Tayland’a götürdüğüm Tibet kaseleri ve enstrümanları birlikte çaldığımızda, onun bu enstrümanlarla daha önce hiç tanışmamış olmasına rağmen, o özgür ve içten vuruşları bana öğreten oldu! Bir gün, Jun Tibet kaseleriyle oynarken titreşimleri bedenimin belirli enerji alanlarında hissettim. Bu hissedişimden sonra onunla her buluşmalarımızda, Tibet kaselerini kullanmasını istiyor ve çakralarımın uyarıldığı noktalarda onun tibet kaselerine vuruş aralığını ve yerlerini işaretliyordum. Ve zamanla ses terapilerimde kullanacağım, yoga da üst üçgen olarak ifade edilen; kalp, boğaz ve taç çakra için bir teknik geliştirdim ve bu tekniğe "Jun Frekansları Tekniği"

adını koydum. Şimdilik bu tekniği öğrencilerimde kullanıyor, ileri de vereceğim ses meditasyonu eğitimlerimde ise, ses meditasyonu uygulayıcısı olmak isteyenlere öğreteceğim. Jun ile karşılaşmamın sebeplerinden biri, ses terapilerimde yeni yöntemler keşfetmemi sağlamaktı.
Peki, bu enerjisel süreci günlük hayatımızda nasıl fark edilebiliriz?
Şimdi sizden gözlerinizi 2-3 dakika boyunca kapatmaya hazırlanmanızı rica ediyorum…
Dinamik bir meditasyon yaparak bu soruyu derinlemesine hissedeceğiz.
Sevdiğiniz birini gözünüzde canlandırın; anneniz, babanız, çocuğunuz, sevgiliniz, bir arkadaşınız ya da belki evcil hayvanınız... Onu düşünün.
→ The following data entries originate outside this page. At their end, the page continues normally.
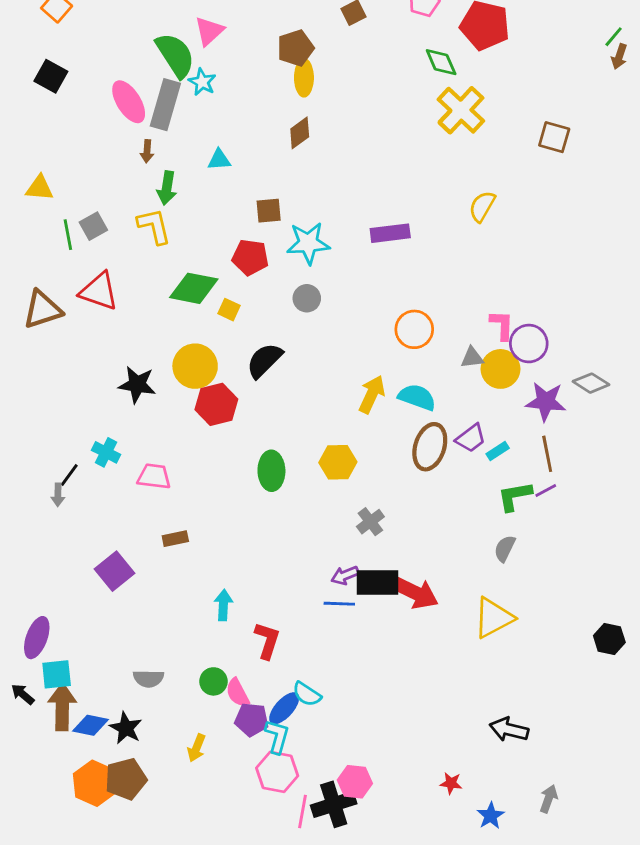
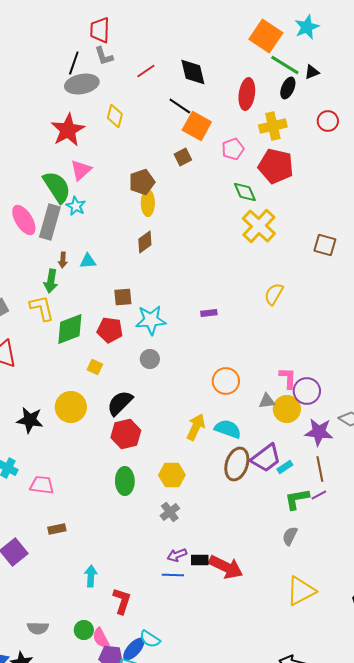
brown arrow: (147, 151) -> (63, 260), moved
purple rectangle: (390, 233) -> (209, 313), size x0.6
green diamond: (194, 288) -> (70, 329), moved, turned -32
red hexagon: (216, 404) -> (126, 434), moved
purple trapezoid: (471, 438) -> (266, 458), size x1.4
gray cross: (370, 522) -> (170, 512), moved
black rectangle: (377, 582) -> (200, 560), size x0.6
yellow triangle: (493, 618) -> (301, 591), moved

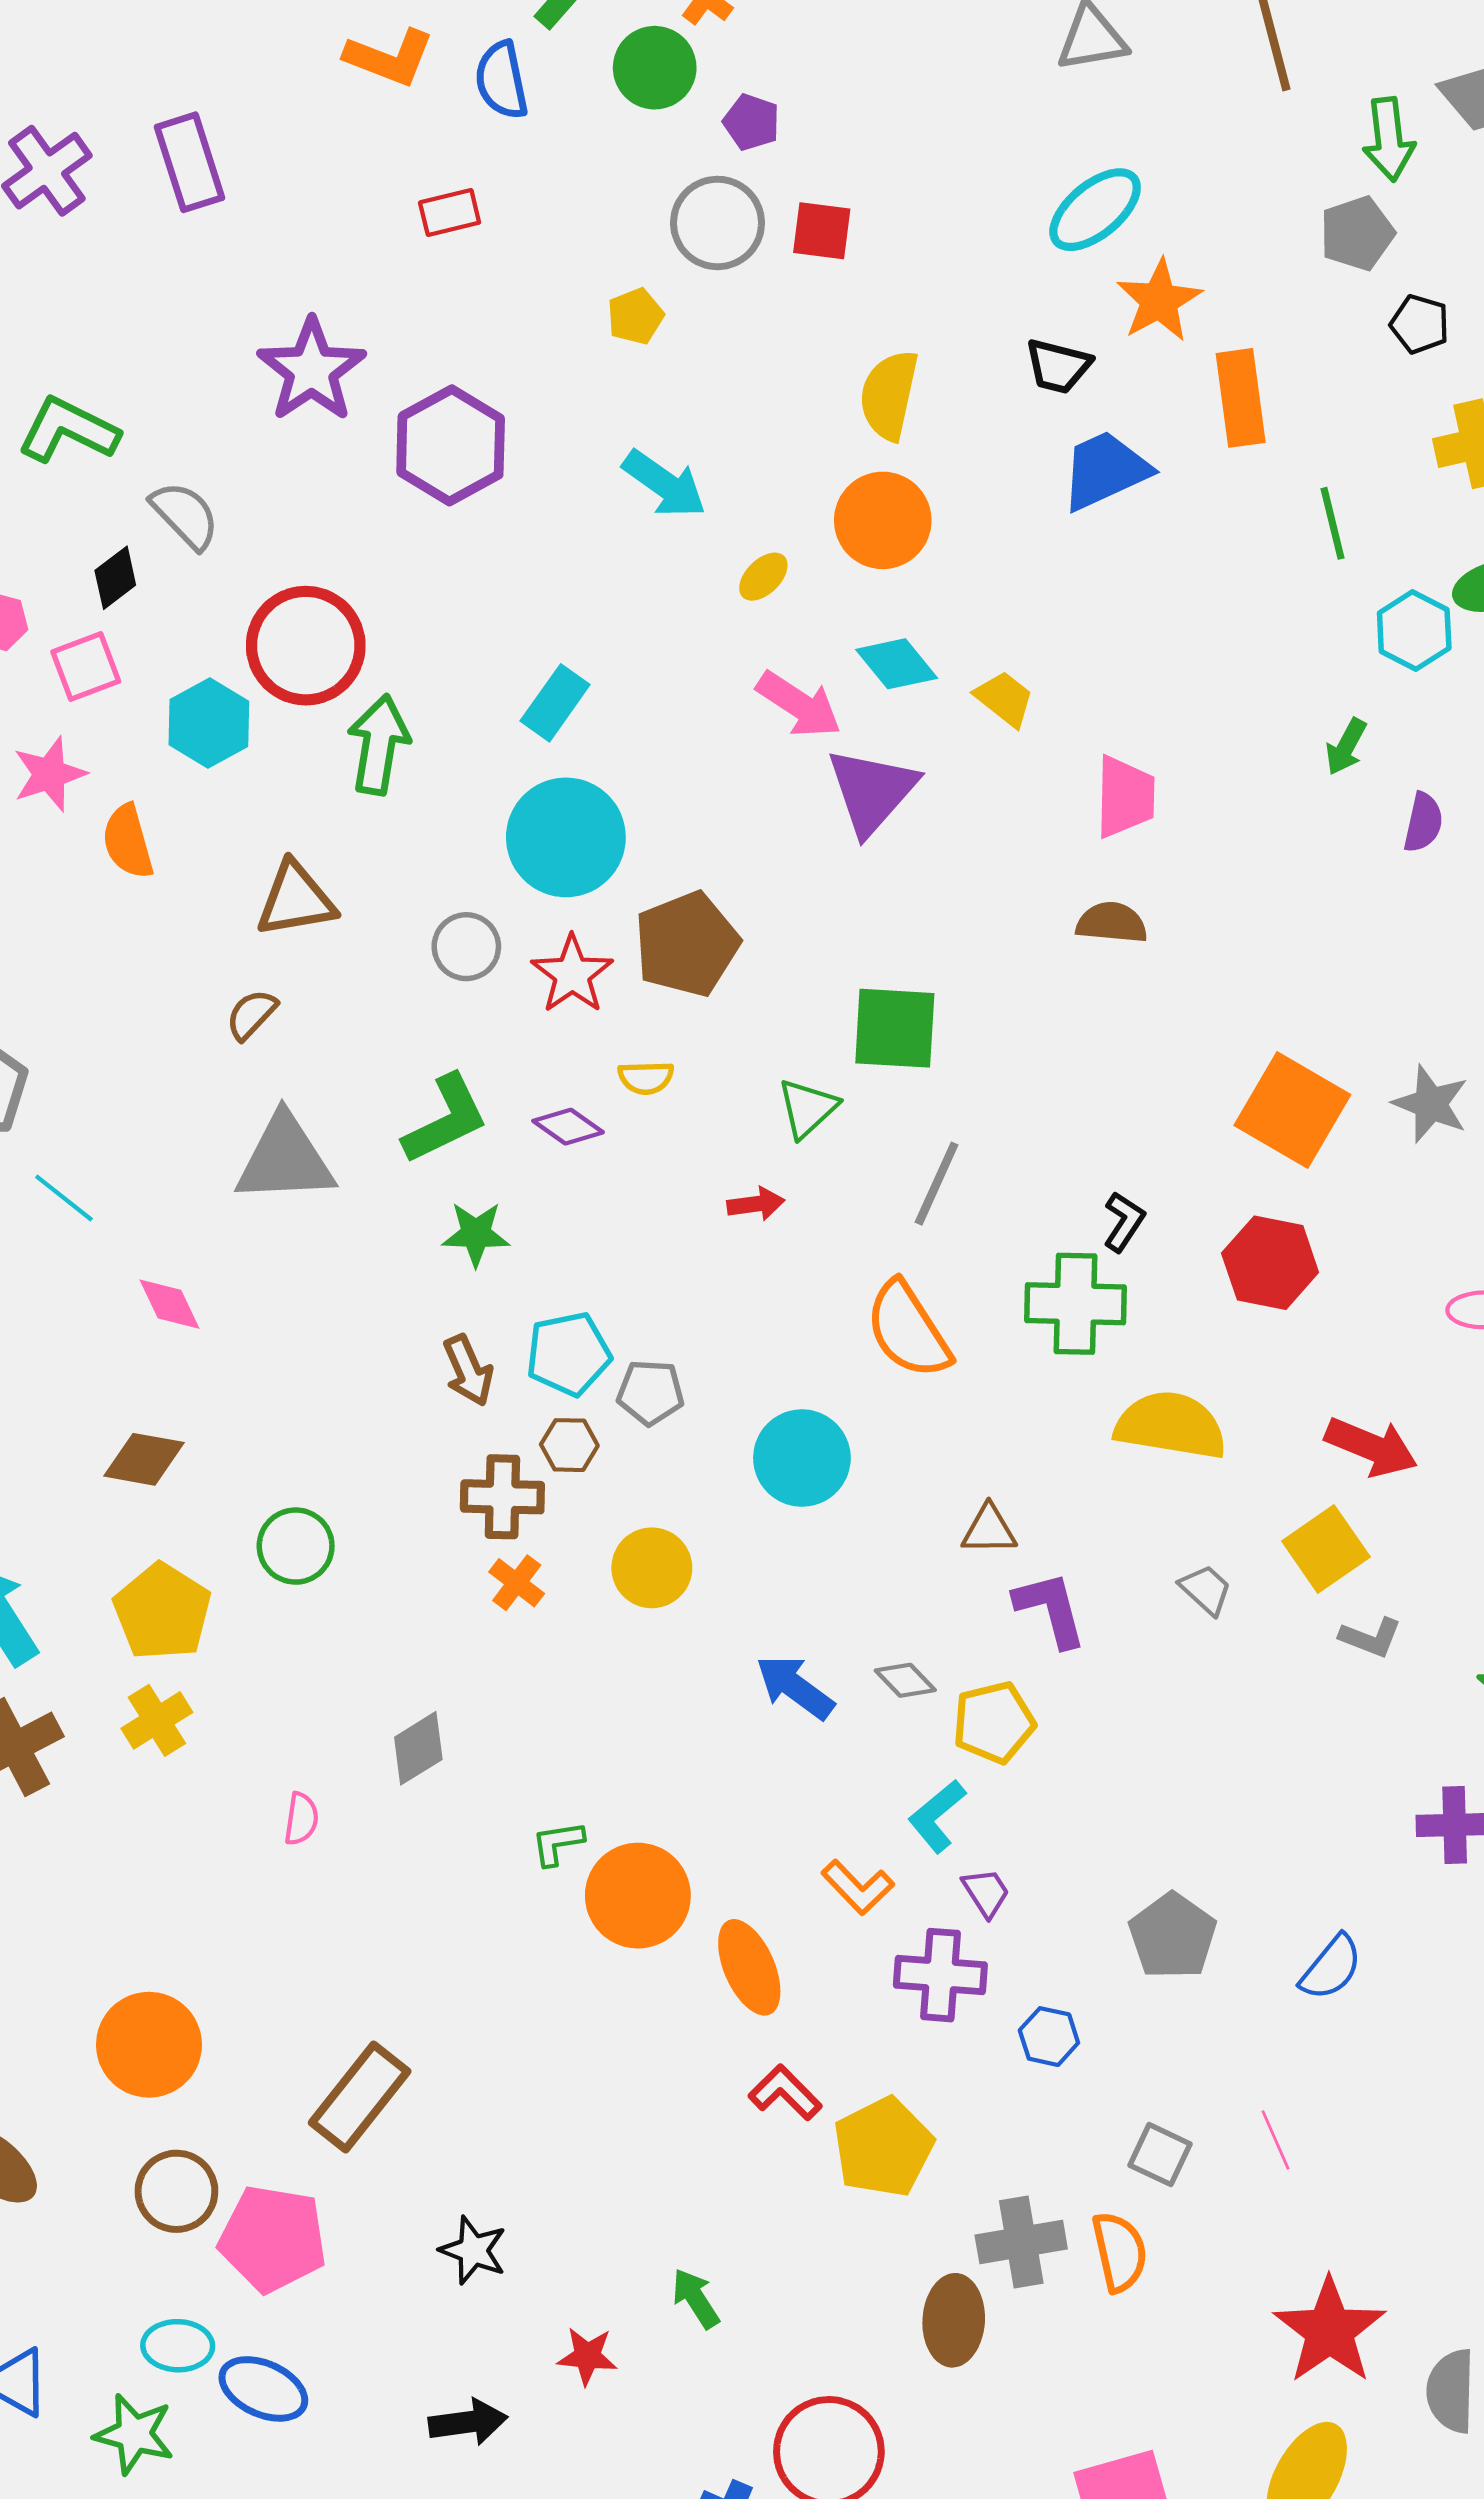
Kelimeler olmadan, sadece düşleyin, o sevgi bağını hissedin ve şu soruyu kendinize sorun: “O kişi hiç konuşmasa dahi, ona olan sevgim azalır mı?”
.............................
Şimdi gözlerinizi açın.
Sevgi, kelimelerle sınırlı değildir; sevdiğinizde hissettiğiniz o duygu, sözcüklerle tanımlanamaz. Hiç konuşmasanız bile, bu bağ ve sevgi hep var olacaktır, o yüzden "sevgim azalmaz" diye cevap verdiniz kendinize. Çünkü sevginin özü, sessizliğin içinde kendini ifade eder.
Şimdi biraz daha derine inelim. Sessizlikte o kişiden neler öğrendiğinizi düşünün: hareketleriyle, enerjisiyle, bir bakışıyla, gülümsemesiyle... Bu öğrenme, kelimelerin ötesindeki enerjinin dilidir ve sadece biraz önce düşündüğünüz kişiyle sınırlı değil, gözünüzün gördüğü her şeyle çalışır! Bu farkındalık hali, yogada “pranayama”, yani yaşam enerjisini deneyimleme halidir de.
Bu, kelimelerin ötesindeki enerjiyi fark etme halinizden sonra, hayatınızın her anında size rehberlik eden sembolleri görebilecek farkındalık halini deneyimleyeceksiniz; bir Çinli kızdan, bir karga, belki de bir ağaçtan... Çünkü bu dil, kelimeler olmadan, sevginin diliyle ortaya çıkar ve şu an bu yazıdan kafanı kaldırıp baktığın her şeyde var olur; sen hazır olduğunda ve zamanı geldiğinde!